REQUEST 1 >>
In the records, take everything from the line with "scientific name: Scutigera coleoptrata" down to the line with "scientific name: Icaricia acmon" and update it by changing "phylum" to "division", with nothing else altered. Return only those lines.

PAGE TEXT >>
Mt 13:3-9; 18-23 – The Christian and the Bible – sermon notes
It is springtime by the Sea of Galilee. Great numbers have come enthusiastically to hear Jesus preach, but what will be their response? The seed was being faithfully sown, but what will the harvest bring? We can picture Jesus sitting in the prow of a boat, pointing, perhaps, to a field where a sower is scattering corn seed onto the ground. Look: some of it is falling onto the pathway, and you can already see the birds coming along behind and pecking it up off the hard ground. No harvest there. Other seed is falling on stony ground, where the soil is just an inch or so thick: it will shoot quickly, but because it cannot not put down proper roots it will shrivel in the burning summer sun. No harvest there, either. Some of the seed falls onto ground which has not been thoroughly weeded. At the same time that the seed grows, so will the weeds, and they will stifle the growth of the seed. Still no crop. But there a fourth kind of ground. This is soil that has been dug over, the stones removed, the weeds uprooted. This ground has been well-prepared. It is receptive to the seed. The seed that falls there will germinate, put down roots, send up shoots. It will grow, thrive, and finally produce a harvest.

REQUEST 2 >>
Copy out the sermon notes on the parable of the sower word for word.

GIVEN INFORMATION >>
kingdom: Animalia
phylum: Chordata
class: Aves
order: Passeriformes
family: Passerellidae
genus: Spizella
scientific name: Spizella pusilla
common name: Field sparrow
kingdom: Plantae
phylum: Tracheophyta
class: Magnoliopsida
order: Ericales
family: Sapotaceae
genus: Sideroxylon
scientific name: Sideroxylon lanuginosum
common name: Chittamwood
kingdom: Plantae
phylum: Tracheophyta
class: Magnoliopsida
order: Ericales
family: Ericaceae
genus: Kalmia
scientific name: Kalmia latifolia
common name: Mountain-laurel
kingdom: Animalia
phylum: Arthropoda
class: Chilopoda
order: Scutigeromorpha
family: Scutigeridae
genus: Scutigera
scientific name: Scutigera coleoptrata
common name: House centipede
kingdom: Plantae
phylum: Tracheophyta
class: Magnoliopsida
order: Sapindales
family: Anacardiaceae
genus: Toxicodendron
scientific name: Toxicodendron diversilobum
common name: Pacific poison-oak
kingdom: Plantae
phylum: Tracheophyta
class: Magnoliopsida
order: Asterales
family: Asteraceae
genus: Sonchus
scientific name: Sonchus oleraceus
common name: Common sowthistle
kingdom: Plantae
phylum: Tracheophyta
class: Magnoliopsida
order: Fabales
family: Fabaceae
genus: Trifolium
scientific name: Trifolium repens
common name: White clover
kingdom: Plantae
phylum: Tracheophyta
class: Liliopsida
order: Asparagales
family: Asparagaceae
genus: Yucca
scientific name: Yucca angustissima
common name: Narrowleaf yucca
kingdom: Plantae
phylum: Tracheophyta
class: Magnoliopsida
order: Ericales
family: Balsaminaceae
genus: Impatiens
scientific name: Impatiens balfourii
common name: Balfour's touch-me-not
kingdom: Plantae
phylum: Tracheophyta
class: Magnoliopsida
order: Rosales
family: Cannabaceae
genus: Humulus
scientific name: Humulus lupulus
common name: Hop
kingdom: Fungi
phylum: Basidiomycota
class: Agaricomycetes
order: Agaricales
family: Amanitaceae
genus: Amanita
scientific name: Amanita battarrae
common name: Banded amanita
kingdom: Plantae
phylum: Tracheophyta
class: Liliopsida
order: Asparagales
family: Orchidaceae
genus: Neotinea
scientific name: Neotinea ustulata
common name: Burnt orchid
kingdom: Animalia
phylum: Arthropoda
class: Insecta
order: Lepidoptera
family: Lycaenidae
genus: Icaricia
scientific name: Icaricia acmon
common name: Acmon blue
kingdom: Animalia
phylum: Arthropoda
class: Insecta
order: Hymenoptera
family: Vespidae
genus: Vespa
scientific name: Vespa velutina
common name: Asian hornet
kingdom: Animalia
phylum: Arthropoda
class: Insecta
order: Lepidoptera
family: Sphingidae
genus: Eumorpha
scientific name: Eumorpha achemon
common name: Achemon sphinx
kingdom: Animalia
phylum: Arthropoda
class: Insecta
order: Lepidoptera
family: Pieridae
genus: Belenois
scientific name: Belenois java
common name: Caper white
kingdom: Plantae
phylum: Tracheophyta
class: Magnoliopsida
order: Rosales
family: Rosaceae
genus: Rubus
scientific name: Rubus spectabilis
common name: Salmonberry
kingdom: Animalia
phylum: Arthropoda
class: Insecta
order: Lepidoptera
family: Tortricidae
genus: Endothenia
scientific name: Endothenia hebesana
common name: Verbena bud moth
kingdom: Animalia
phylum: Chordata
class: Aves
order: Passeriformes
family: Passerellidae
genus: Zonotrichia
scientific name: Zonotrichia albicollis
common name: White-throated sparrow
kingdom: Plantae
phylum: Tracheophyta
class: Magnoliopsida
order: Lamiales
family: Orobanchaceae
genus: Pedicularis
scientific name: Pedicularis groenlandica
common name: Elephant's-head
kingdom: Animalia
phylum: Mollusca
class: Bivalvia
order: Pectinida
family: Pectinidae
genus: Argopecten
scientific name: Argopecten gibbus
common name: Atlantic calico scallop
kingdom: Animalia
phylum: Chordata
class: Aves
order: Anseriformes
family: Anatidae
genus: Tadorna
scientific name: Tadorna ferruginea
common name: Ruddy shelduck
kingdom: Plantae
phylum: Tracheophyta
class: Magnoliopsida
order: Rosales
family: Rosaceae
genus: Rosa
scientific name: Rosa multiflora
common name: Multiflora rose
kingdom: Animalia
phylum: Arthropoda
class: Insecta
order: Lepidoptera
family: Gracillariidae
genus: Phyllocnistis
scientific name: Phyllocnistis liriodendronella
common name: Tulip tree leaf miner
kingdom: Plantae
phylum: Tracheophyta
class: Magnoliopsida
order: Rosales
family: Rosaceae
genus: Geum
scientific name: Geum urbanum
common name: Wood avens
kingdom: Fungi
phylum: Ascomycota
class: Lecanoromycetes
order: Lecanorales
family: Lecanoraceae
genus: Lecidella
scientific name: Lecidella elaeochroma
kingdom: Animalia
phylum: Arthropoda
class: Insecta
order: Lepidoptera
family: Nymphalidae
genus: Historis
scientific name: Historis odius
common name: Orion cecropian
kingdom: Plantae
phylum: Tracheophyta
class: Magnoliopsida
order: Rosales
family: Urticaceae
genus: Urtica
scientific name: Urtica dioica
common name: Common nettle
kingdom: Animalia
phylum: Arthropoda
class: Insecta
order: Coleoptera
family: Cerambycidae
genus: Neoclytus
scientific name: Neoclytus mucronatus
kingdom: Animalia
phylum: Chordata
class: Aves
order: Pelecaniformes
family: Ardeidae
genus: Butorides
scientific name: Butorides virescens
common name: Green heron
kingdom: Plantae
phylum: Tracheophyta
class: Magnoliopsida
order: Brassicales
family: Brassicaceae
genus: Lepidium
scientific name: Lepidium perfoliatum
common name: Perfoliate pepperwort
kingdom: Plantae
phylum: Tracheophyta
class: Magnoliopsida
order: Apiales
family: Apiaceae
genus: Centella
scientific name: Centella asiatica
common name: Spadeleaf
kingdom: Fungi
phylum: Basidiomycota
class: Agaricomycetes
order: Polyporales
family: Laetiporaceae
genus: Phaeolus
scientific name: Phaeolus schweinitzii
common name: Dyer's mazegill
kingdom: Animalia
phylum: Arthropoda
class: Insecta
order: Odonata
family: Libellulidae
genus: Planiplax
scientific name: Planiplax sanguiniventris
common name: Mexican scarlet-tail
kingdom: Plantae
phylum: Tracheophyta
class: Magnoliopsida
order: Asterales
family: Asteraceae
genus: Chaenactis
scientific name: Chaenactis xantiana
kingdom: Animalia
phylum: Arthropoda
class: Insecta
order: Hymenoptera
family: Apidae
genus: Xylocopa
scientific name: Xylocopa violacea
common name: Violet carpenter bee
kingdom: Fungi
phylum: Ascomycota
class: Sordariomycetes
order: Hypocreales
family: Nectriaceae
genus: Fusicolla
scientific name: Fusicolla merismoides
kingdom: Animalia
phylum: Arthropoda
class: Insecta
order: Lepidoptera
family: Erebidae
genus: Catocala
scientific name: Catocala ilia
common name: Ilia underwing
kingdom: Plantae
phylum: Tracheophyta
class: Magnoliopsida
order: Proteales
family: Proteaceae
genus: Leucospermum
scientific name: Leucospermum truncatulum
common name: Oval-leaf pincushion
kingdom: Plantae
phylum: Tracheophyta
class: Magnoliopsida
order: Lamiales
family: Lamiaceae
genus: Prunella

FINAL RESULT 1 >>
scientific name: Scutigera coleoptrata
common name: House centipede
kingdom: Plantae
division: Tracheophyta
class: Magnoliopsida
order: Sapindales
family: Anacardiaceae
genus: Toxicodendron
scientific name: Toxicodendron diversilobum
common name: Pacific poison-oak
kingdom: Plantae
division: Tracheophyta
class: Magnoliopsida
order: Asterales
family: Asteraceae
genus: Sonchus
scientific name: Sonchus oleraceus
common name: Common sowthistle
kingdom: Plantae
division: Tracheophyta
class: Magnoliopsida
order: Fabales
family: Fabaceae
genus: Trifolium
scientific name: Trifolium repens
common name: White clover
kingdom: Plantae
division: Tracheophyta
class: Liliopsida
order: Asparagales
family: Asparagaceae
genus: Yucca
scientific name: Yucca angustissima
common name: Narrowleaf yucca
kingdom: Plantae
division: Tracheophyta
class: Magnoliopsida
order: Ericales
family: Balsaminaceae
genus: Impatiens
scientific name: Impatiens balfourii
common name: Balfour's touch-me-not
kingdom: Plantae
division: Tracheophyta
class: Magnoliopsida
order: Rosales
family: Cannabaceae
genus: Humulus
scientific name: Humulus lupulus
common name: Hop
kingdom: Fungi
division: Basidiomycota
class: Agaricomycetes
order: Agaricales
family: Amanitaceae
genus: Amanita
scientific name: Amanita battarrae
common name: Banded amanita
kingdom: Plantae
division: Tracheophyta
class: Liliopsida
order: Asparagales
family: Orchidaceae
genus: Neotinea
scientific name: Neotinea ustulata
common name: Burnt orchid
kingdom: Animalia
division: Arthropoda
class: Insecta
order: Lepidoptera
family: Lycaenidae
genus: Icaricia
scientific name: Icaricia acmon

FINAL RESULT 2 >>
Mt 13:3-9; 18-23 – The Christian and the Bible – sermon notes
It is springtime by the Sea of Galilee. Great numbers have come enthusiastically to hear Jesus preach, but what will be their response? The seed was being faithfully sown, but what will the harvest bring? We can picture Jesus sitting in the prow of a boat, pointing, perhaps, to a field where a sower is scattering corn seed onto the ground. Look: some of it is falling onto the pathway, and you can already see the birds coming along behind and pecking it up off the hard ground. No harvest there. Other seed is falling on stony ground, where the soil is just an inch or so thick: it will shoot quickly, but because it cannot not put down proper roots it will shrivel in the burning summer sun. No harvest there, either. Some of the seed falls onto ground which has not been thoroughly weeded. At the same time that the seed grows, so will the weeds, and they will stifle the growth of the seed. Still no crop. But there a fourth kind of ground. This is soil that has been dug over, the stones removed, the weeds uprooted. This ground has been well-prepared. It is receptive to the seed. The seed that falls there will germinate, put down roots, send up shoots. It will grow, thrive, and finally produce a harvest.